- Task item -
In the listing that follows, locate the line containing "ment en anglais français ?" and the line containing "en ligne ou". Retype exactly those two lines and every line between them, and nothing more.

- Data extract -
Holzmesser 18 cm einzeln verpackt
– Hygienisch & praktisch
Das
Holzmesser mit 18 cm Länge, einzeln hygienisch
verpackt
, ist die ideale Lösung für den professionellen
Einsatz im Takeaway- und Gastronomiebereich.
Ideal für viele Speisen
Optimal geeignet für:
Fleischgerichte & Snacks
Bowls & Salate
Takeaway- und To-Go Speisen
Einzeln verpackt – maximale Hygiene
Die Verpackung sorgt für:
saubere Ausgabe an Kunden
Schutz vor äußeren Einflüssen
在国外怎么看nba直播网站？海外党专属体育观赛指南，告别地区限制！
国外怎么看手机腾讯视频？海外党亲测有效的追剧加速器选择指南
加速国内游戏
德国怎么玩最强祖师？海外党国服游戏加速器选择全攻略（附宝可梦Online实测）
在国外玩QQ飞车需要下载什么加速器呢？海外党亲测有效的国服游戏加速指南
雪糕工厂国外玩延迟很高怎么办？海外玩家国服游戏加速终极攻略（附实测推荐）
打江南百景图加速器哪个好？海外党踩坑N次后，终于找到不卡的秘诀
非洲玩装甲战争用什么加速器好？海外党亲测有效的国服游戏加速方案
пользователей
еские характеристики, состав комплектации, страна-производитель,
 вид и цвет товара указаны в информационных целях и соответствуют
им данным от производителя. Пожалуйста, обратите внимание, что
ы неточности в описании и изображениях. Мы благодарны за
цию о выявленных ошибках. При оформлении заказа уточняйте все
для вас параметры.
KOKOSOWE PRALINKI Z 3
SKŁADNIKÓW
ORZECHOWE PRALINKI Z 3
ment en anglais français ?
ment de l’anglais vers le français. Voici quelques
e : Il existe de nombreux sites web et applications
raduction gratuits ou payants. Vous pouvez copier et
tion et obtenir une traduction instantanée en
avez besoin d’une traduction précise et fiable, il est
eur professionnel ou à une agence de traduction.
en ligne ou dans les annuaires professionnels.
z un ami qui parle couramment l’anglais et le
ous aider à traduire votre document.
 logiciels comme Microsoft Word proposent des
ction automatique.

- Task response -
ment en anglais français ?
ment de l’anglais vers le français. Voici quelques
e : Il existe de nombreux sites web et applications
raduction gratuits ou payants. Vous pouvez copier et
tion et obtenir une traduction instantanée en
avez besoin d’une traduction précise et fiable, il est
eur professionnel ou à une agence de traduction.
en ligne ou dans les annuaires professionnels.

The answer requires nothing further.